> [Task instructions] Each entry below is to be extracted exactly.

> [Stored data]
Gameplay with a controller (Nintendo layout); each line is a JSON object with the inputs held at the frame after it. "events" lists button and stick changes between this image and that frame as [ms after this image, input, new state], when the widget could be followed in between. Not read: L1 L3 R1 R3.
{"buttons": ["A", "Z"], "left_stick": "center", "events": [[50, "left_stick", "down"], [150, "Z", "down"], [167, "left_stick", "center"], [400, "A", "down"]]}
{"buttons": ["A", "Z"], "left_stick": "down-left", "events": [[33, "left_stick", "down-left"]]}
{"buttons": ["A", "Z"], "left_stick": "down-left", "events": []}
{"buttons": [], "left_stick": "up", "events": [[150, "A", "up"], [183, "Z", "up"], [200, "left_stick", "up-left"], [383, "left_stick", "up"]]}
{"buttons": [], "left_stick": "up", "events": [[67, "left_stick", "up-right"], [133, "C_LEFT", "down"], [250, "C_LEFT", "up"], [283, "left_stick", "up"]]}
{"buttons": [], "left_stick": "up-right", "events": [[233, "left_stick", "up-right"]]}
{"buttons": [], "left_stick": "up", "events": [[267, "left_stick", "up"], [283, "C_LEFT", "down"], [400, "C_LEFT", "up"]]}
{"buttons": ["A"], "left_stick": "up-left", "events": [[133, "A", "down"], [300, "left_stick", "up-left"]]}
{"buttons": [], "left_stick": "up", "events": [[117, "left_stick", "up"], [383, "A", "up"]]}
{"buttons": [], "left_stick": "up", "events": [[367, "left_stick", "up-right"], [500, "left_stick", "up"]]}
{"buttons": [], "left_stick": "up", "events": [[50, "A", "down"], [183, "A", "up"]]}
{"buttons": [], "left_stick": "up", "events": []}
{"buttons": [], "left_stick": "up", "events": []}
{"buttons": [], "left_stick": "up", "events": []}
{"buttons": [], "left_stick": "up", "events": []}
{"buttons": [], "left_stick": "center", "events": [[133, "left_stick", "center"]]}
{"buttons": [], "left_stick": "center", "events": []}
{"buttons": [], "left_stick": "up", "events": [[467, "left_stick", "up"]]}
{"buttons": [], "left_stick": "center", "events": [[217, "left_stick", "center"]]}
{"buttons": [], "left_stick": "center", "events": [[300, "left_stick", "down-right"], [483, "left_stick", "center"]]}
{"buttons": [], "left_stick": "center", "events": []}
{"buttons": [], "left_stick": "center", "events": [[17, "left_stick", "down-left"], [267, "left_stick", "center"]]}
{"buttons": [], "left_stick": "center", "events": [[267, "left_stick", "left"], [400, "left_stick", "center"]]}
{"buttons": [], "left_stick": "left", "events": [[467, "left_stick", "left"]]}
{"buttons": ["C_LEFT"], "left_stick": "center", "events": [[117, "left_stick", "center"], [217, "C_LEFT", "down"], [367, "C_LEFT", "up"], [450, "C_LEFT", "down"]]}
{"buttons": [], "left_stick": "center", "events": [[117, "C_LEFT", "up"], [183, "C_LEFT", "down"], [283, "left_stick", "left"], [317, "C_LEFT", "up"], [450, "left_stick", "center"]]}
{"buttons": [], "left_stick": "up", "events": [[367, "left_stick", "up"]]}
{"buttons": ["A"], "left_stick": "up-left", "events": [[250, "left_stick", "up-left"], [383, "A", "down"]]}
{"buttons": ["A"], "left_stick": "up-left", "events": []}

> [Reply]
Gameplay with a controller (Nintendo layout); each line is a JSON object with the inputs held at the frame after it. "events" lists button and stick changes between this image and that frame as [ms after this image, input, new state], when the widget could be followed in between. Not read: L1 L3 R1 R3.
{"buttons": ["A", "Z"], "left_stick": "center", "events": [[50, "left_stick", "down"], [150, "Z", "down"], [167, "left_stick", "center"], [400, "A", "down"]]}
{"buttons": ["A", "Z"], "left_stick": "down-left", "events": [[33, "left_stick", "down-left"]]}
{"buttons": ["A", "Z"], "left_stick": "down-left", "events": []}
{"buttons": [], "left_stick": "up", "events": [[150, "A", "up"], [183, "Z", "up"], [200, "left_stick", "up-left"], [383, "left_stick", "up"]]}
{"buttons": [], "left_stick": "up", "events": [[67, "left_stick", "up-right"], [133, "C_LEFT", "down"], [250, "C_LEFT", "up"], [283, "left_stick", "up"]]}
{"buttons": [], "left_stick": "up-right", "events": [[233, "left_stick", "up-right"]]}
{"buttons": [], "left_stick": "up", "events": [[267, "left_stick", "up"], [283, "C_LEFT", "down"], [400, "C_LEFT", "up"]]}
{"buttons": ["A"], "left_stick": "up-left", "events": [[133, "A", "down"], [300, "left_stick", "up-left"]]}
{"buttons": [], "left_stick": "up", "events": [[117, "left_stick", "up"], [383, "A", "up"]]}
{"buttons": [], "left_stick": "up", "events": [[367, "left_stick", "up-right"], [500, "left_stick", "up"]]}
{"buttons": [], "left_stick": "up", "events": [[50, "A", "down"], [183, "A", "up"]]}
{"buttons": [], "left_stick": "up", "events": []}
{"buttons": [], "left_stick": "up", "events": []}
{"buttons": [], "left_stick": "up", "events": []}
{"buttons": [], "left_stick": "up", "events": []}
{"buttons": [], "left_stick": "center", "events": [[133, "left_stick", "center"]]}
{"buttons": [], "left_stick": "center", "events": []}
{"buttons": [], "left_stick": "up", "events": [[467, "left_stick", "up"]]}
{"buttons": [], "left_stick": "center", "events": [[217, "left_stick", "center"]]}
{"buttons": [], "left_stick": "center", "events": [[300, "left_stick", "down-right"], [483, "left_stick", "center"]]}
{"buttons": [], "left_stick": "center", "events": []}
{"buttons": [], "left_stick": "center", "events": [[17, "left_stick", "down-left"], [267, "left_stick", "center"]]}
{"buttons": [], "left_stick": "center", "events": [[267, "left_stick", "left"], [400, "left_stick", "center"]]}
{"buttons": [], "left_stick": "left", "events": [[467, "left_stick", "left"]]}
{"buttons": ["C_LEFT"], "left_stick": "center", "events": [[117, "left_stick", "center"], [217, "C_LEFT", "down"], [367, "C_LEFT", "up"], [450, "C_LEFT", "down"]]}
{"buttons": [], "left_stick": "center", "events": [[117, "C_LEFT", "up"], [183, "C_LEFT", "down"], [283, "left_stick", "left"], [317, "C_LEFT", "up"], [450, "left_stick", "center"]]}
{"buttons": [], "left_stick": "up", "events": [[367, "left_stick", "up"]]}
{"buttons": ["A"], "left_stick": "up-left", "events": [[250, "left_stick", "up-left"], [383, "A", "down"]]}
{"buttons": ["A"], "left_stick": "up-left", "events": []}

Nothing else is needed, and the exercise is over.